VuFind API Documentation

LuceneSyntaxHelper
in package

Lucene query syntax helper class.

Tags
category

VuFind

author

Andrew S. Nagy vufind-tech@lists.sourceforge.net

author

David Maus maus@hab.de

author

Demian Katz demian.katz@villanova.edu

author

Ere Maijala ere.maijala@helsinki.fi

license

http://opensource.org/licenses/gpl-2.0.php GNU General Public License

link
https://vufind.org

Table of Contents

SOLR_RANGE_RE  = '/(\\[.+\\s+TO\\s+.+\\])|(\\{.+\\s+TO\\s+.+\\})/'
Regular expression matching a SOLR range.
$allBools  : array<string|int, mixed>
All boolean operators supported by the class.
$caseSensitiveBooleans  : bool|string
Force boolean operators to uppercase? Set to true to make all Booleans case-sensitive; false to make no Booleans case-sensitive; comma-separated string to make only certain operators case sensitive.
$caseSensitiveRanges  : bool
Force ranges to uppercase?
$insideQuotes  : string
Lookahead that detects whether or not we are inside quotes.
__construct()  : mixed
Constructor.
capitalizeBooleans()  : string
Capitalize boolean operators.
capitalizeCaseInsensitiveBooleans()  : string
Wrapper around capitalizeBooleans that accounts for the caseSensitiveBooleans property of this class.
capitalizeRanges()  : string
Capitalize range operator.
containsAdvancedLuceneSyntax()  : bool
Return true if the search string contains advanced Lucene syntax.
containsBooleans()  : bool
Return true if the search string contains boolean operators.
containsRanges()  : bool
Return true if the search string contains ranges.
extractSearchTerms()  : string
Extract search terms from a query string for spell checking.
hasCaseSensitiveBooleans()  : bool
Are there any case-sensitive Boolean operators configured?
hasCaseSensitiveRanges()  : bool
Are case-sensitive ranges configured?
normalizeSearchString()  : string
Return normalized input string.
capitalizeRangesCallback()  : string
Callback helper function.
countNonQuoted()  : int
Count occurrences of a character in non-quoted parts of the string
getBoolsToCap()  : array<string|int, mixed>
Convert the caseSensitiveBooleans property into an array for use with the capitalizeBooleans function.
normalizeBoosts()  : string
Normalize boosts in a query.
normalizeBracesAndBrackets()  : string
Normalize braces/brackets in a query.
normalizeColons()  : string
Normalize field specifications within the query.
normalizeFancyQuotes()  : string
Normalize fancy quotes in a query.
normalizeParens()  : string
Normalize parentheses in a query.
normalizeUnquotedText()  : string
Normalize various problems found in unquoted text within the query.
normalizeWildcards()  : string
Normalize wildcards in a query.
prepareForLuceneSyntax()  : string
Prepare input to be used in a SOLR query.
processQueryString()  : void
Process a Lucene query string with a callback
removeNonQuoted()  : string
Remove occurrences of given characters in non-quoted parts of the string

Constants

SOLR_RANGE_RE

Regular expression matching a SOLR range.

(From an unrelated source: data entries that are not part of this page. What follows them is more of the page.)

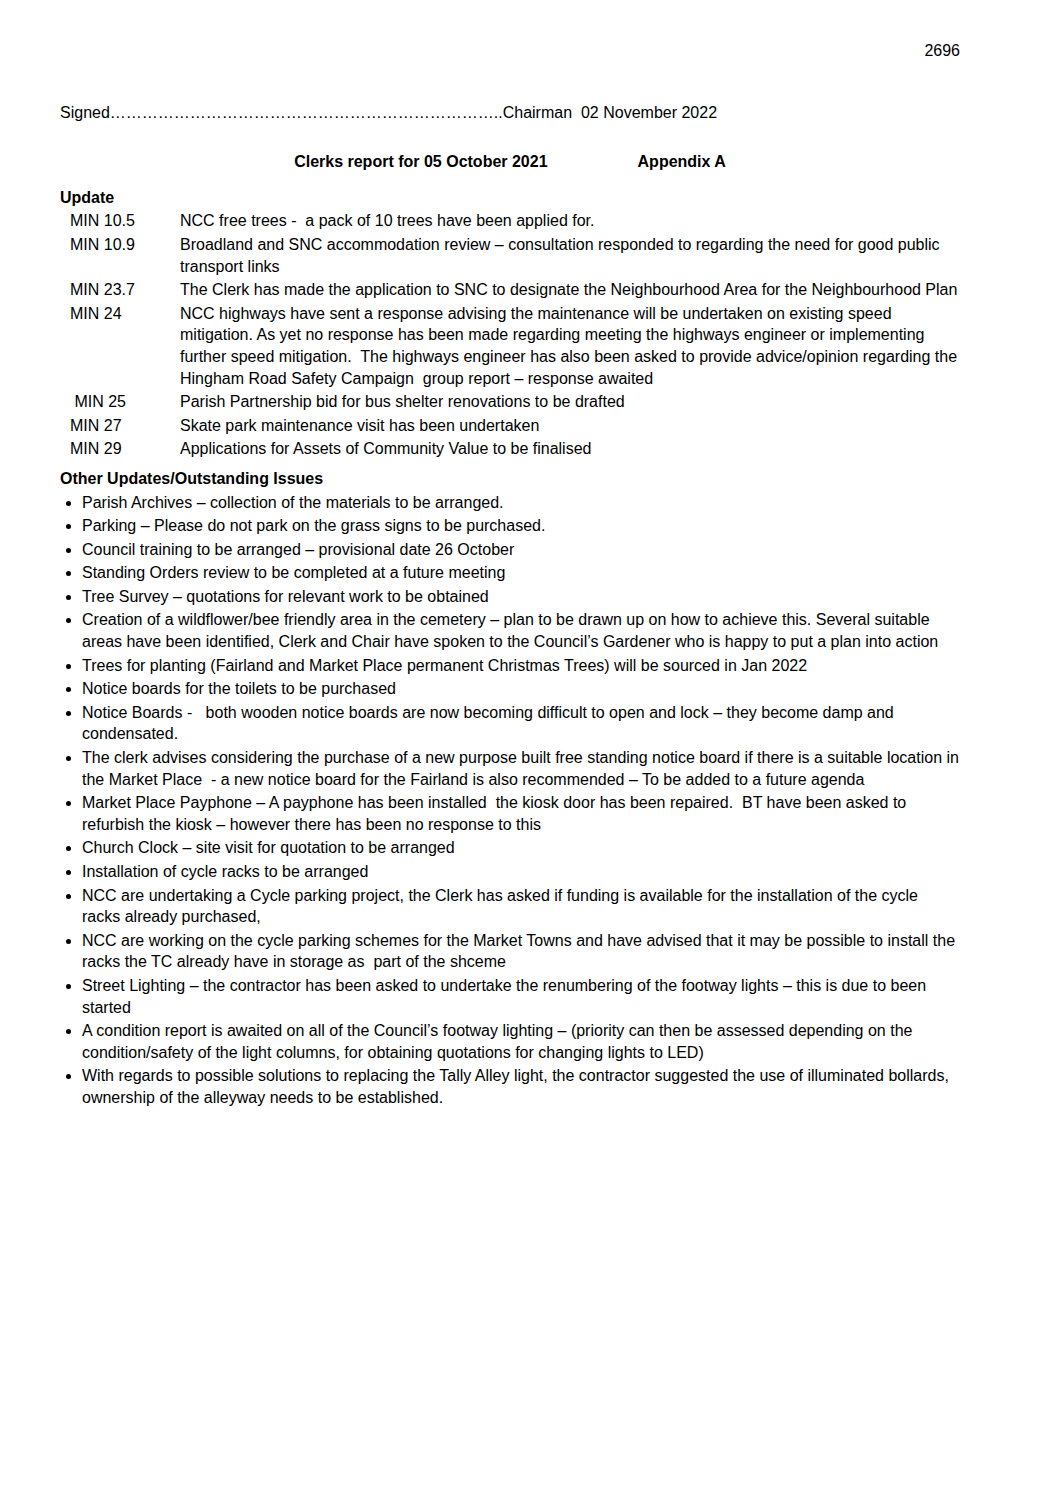2696
Signed………………………………………………………………..Chairman 02 November 2022
Clerks report for 05 October 2021 Appendix A
Update
| MIN 10.5 | NCC free trees - a pack of 10 trees have been applied for. |
| MIN 10.9 | Broadland and SNC accommodation review – consultation responded to regarding the need for good public transport links |
| MIN 23.7 | The Clerk has made the application to SNC to designate the Neighbourhood Area for the Neighbourhood Plan |
| MIN 24 | NCC highways have sent a response advising the maintenance will be undertaken on existing speed mitigation. As yet no response has been made regarding meeting the highways engineer or implementing further speed mitigation. The highways engineer has also been asked to provide advice/opinion regarding the Hingham Road Safety Campaign group report – response awaited |
| MIN 25 | Parish Partnership bid for bus shelter renovations to be drafted |
| MIN 27 | Skate park maintenance visit has been undertaken |
| MIN 29 | Applications for Assets of Community Value to be finalised |
Other Updates/Outstanding Issues
Parish Archives – collection of the materials to be arranged.
Parking – Please do not park on the grass signs to be purchased.
Council training to be arranged – provisional date 26 October
Standing Orders review to be completed at a future meeting
Tree Survey – quotations for relevant work to be obtained
Creation of a wildflower/bee friendly area in the cemetery – plan to be drawn up on how to achieve this. Several suitable areas have been identified, Clerk and Chair have spoken to the Council’s Gardener who is happy to put a plan into action
Trees for planting (Fairland and Market Place permanent Christmas Trees) will be sourced in Jan 2022
Notice boards for the toilets to be purchased
Notice Boards - both wooden notice boards are now becoming difficult to open and lock – they become damp and condensated.
The clerk advises considering the purchase of a new purpose built free standing notice board if there is a suitable location in the Market Place - a new notice board for the Fairland is also recommended – To be added to a future agenda
Market Place Payphone – A payphone has been installed the kiosk door has been repaired. BT have been asked to refurbish the kiosk – however there has been no response to this
Church Clock – site visit for quotation to be arranged
Installation of cycle racks to be arranged
NCC are undertaking a Cycle parking project, the Clerk has asked if funding is available for the installation of the cycle racks already purchased,
NCC are working on the cycle parking schemes for the Market Towns and have advised that it may be possible to install the racks the TC already have in storage as part of the shceme
Street Lighting – the contractor has been asked to undertake the renumbering of the footway lights – this is due to been started
A condition report is awaited on all of the Council’s footway lighting – (priority can then be assessed depending on the condition/safety of the light columns, for obtaining quotations for changing lights to LED)
With regards to possible solutions to replacing the Tally Alley light, the contractor suggested the use of illuminated bollards, ownership of the alleyway needs to be established.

public string SOLR_RANGE_RE = '/(\\[.+\\s+TO\\s+.+\\])|(\\{.+\\s+TO\\s+.+\\})/'

Properties

$allBools

All boolean operators supported by the class.

protected array<string|int, mixed> $allBools = ['AND', 'OR', 'NOT']

$caseSensitiveBooleans

Force boolean operators to uppercase? Set to true to make all Booleans case-sensitive; false to make no Booleans case-sensitive; comma-separated string to make only certain operators case sensitive.

protected bool|string $caseSensitiveBooleans

$caseSensitiveRanges

Force ranges to uppercase?

protected bool $caseSensitiveRanges

$insideQuotes

Lookahead that detects whether or not we are inside quotes.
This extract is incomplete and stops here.